Daftar Tugas
1. Apa terjemahan bahasa Inggris untuk kalimat "Lebih dari dua bulan petani cabai kesulitan mencari air untuk menyirami tanaman cabai mereka." dalam berita gagal panen cabai di bawah?
2. Tuliskan lanjutan berita tentang gagal panen cabai di Nganjuk, dimulai setelah kalimat terakhirnya.

Puluhan Hektar Tanaman Cabai Gagal Panen

Petani di Kecamatan Ngluyu yang terpaksa mencabut tanaman cabai yang mati akibat megering.

Petani di Kecamatan Ngluyu yang terpaksa mencabut tanaman cabai yang mati akibat megering.

Nganjuk, Bhirawa
Akibat cuaca yang cukup panas dan minimnya pengairan, puluhan hektar tanaman cabai gagal panen. Di wilayah Kecamatan Ngluyu dan Kecamatan Jatikalen, petani terpaksa harus mencabuti tanaman cabe miliknya karena mengering.
Lebih dari dua bulan petani cabai kesulitan mencari air untuk menyirami tanaman cabai mereka. Upaya pengairan tidak bisa dilakukan karena tidak ada air di dekat lahan milik petani. Bahkan sungai dan waduk tadah hujan yang berada dekat dengan lahan persawahan, kondisinya sudah mengering.
Di wilayah Kecamatan Nglutu, tanaman cabai yang rata-rata berumur 40 hari mengering. Kondisi terparah ada di Desa Tempuran yang luas lahan tanaman cabai mencpai empat hektar lahan.

Kutipan Data
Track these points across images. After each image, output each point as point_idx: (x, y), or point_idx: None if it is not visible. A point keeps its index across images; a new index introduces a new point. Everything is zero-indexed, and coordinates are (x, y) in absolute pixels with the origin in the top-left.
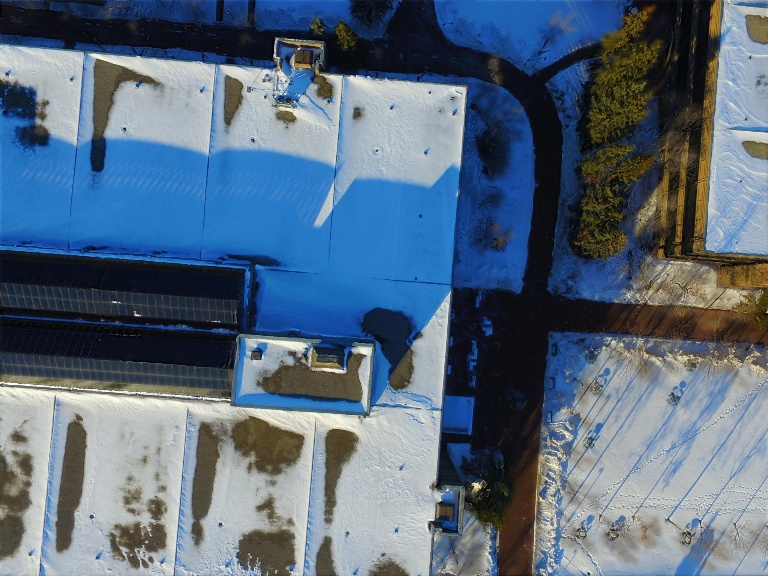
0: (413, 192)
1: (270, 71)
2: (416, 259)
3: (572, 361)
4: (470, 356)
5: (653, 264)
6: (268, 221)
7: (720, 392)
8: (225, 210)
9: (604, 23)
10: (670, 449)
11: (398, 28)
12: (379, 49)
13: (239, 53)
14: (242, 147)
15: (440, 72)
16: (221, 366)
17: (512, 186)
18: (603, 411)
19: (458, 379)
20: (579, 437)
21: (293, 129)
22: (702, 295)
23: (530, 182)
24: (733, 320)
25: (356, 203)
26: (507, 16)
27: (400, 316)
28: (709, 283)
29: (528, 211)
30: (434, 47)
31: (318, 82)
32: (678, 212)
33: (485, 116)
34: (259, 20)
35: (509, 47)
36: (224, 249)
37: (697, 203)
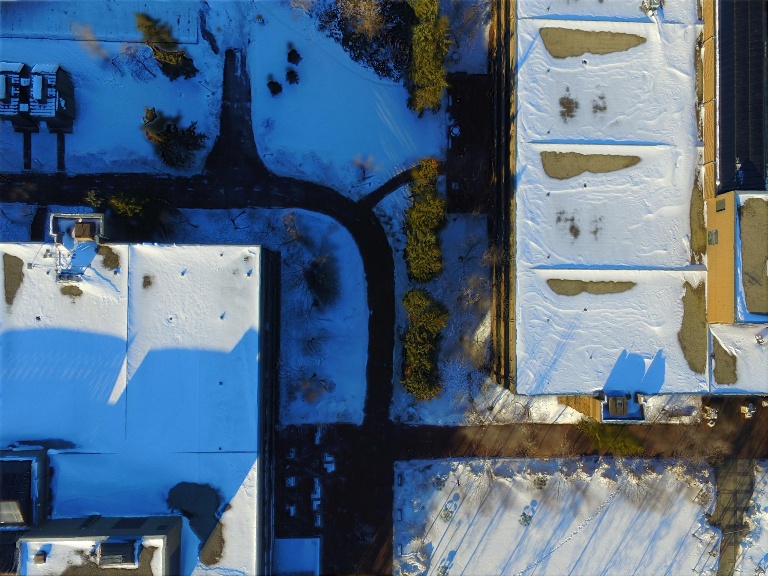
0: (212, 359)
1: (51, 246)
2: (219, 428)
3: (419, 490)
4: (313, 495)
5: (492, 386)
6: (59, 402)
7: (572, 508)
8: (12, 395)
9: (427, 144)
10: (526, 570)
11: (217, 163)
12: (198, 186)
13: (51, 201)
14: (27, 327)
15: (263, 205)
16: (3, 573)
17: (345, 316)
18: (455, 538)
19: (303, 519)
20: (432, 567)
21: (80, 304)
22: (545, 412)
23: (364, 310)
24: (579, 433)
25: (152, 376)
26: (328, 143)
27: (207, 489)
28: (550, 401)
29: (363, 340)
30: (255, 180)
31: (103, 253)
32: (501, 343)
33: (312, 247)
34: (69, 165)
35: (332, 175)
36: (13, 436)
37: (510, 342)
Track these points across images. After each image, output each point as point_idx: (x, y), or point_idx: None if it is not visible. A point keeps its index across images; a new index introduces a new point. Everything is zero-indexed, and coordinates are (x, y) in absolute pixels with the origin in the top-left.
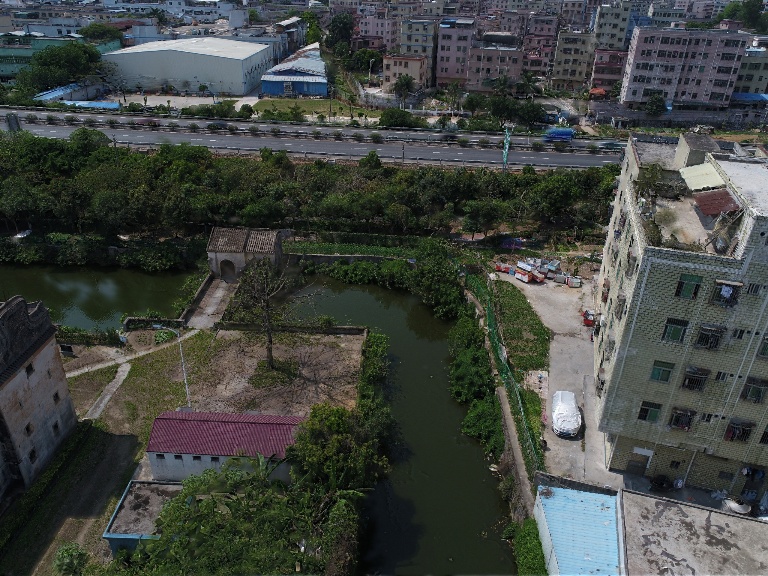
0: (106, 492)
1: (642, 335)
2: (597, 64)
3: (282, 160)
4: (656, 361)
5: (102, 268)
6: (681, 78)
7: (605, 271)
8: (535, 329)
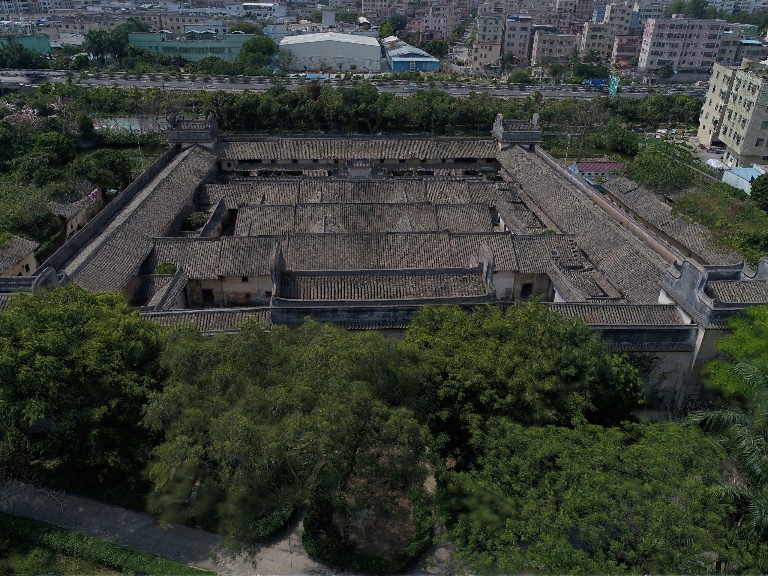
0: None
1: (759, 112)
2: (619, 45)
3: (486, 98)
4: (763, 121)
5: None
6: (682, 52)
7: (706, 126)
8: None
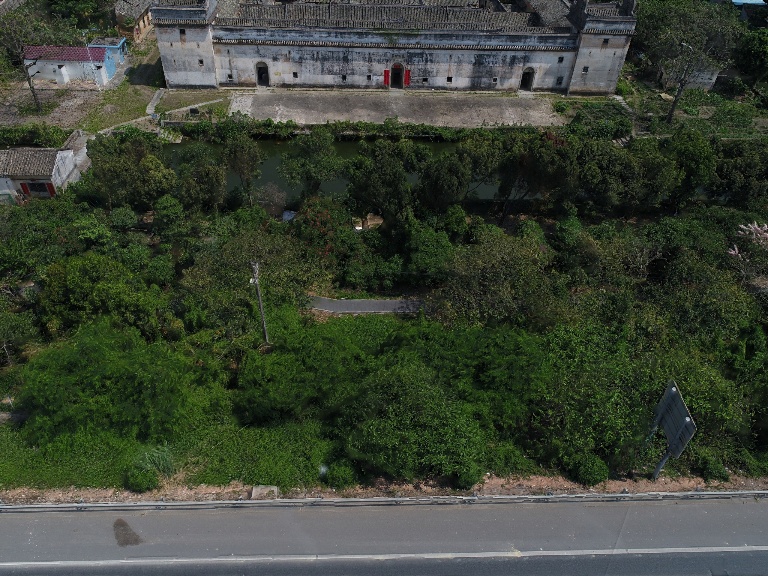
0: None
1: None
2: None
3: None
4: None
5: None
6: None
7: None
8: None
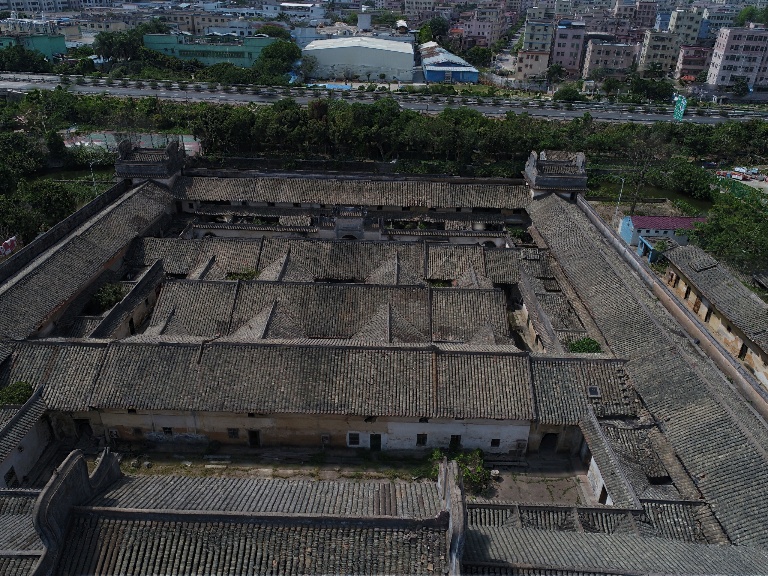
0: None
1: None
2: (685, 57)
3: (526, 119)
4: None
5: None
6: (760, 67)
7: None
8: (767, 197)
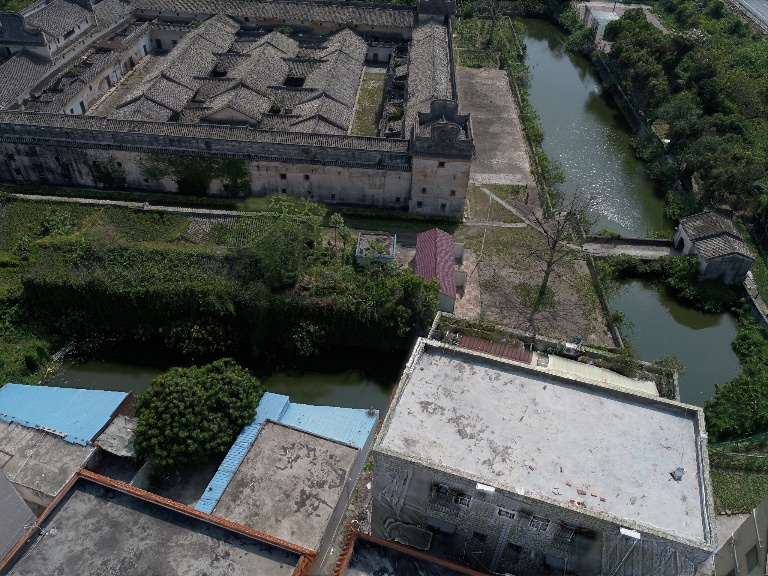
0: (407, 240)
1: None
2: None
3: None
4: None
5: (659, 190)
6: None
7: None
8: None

Jawaban yang Diharapkan
1. For more than two months, chili farmers have struggled to find water to irrigate their chili plants.

2.
Saripudin, petani cabai asal Desa Tempuran, Ngluyu menerangkan, matinya tanaman cabai ini berawal dari daun tanaman cabai rawit yang mengering terlebih dahulu lalu merembet ke buah dan batang cabe hingga akhirnya mati. Sekitar satu hektar tanaman cabai milik Saripudin mati. Akibatnya, Saripudin harus menanggung kerugian hingga Rp 20 juta.  ”Akibat dari kurang air, tanaman cabai saya mati semua. Saya hanya bisa pasrah saja mas sudah rugi banyak,” ujar Saripudin kepada Bhirawa, Kamis (20/8).
Lebih lanjut Saripudin berharap ada perhatian khusus dari Pemerintah Kabupaten Nganjuk untuk mengatasi kekeringan tersebut. Saripudin berharap, pemkab Nganjuk bias memberikan solusi dari penderitaan para petani. “Semoga Pemerintah bisa mengatasi kekeringan, supaya para petani di tahun depan tidak mengalami gagal panen lagi,” harap Saripudin.
Sementara itu, Ninuk Suwartiningsih, perangkat desa setempat mengatakan pemerintah desa akan berusaha untuk memita bnatuan kepada pihak Dinas Pertanian dan Badan Penanggulangan Bencana Daerah (BPBD)  untuk segera mengatasi kekeringan.
Kondisi serupa juga dialami petani cabai di wilayah Kecamatan Jatikalen, bahkan bukan saja akibat kekeringan, hama ulat juga semakin memperparah kondisi tanaman cabai. “Selain tanaman kering, ada tanaman cabai yang bertahan justru dimakan hama ulat,” keluh Suyanto, petani Desa Perning, Jatikalen.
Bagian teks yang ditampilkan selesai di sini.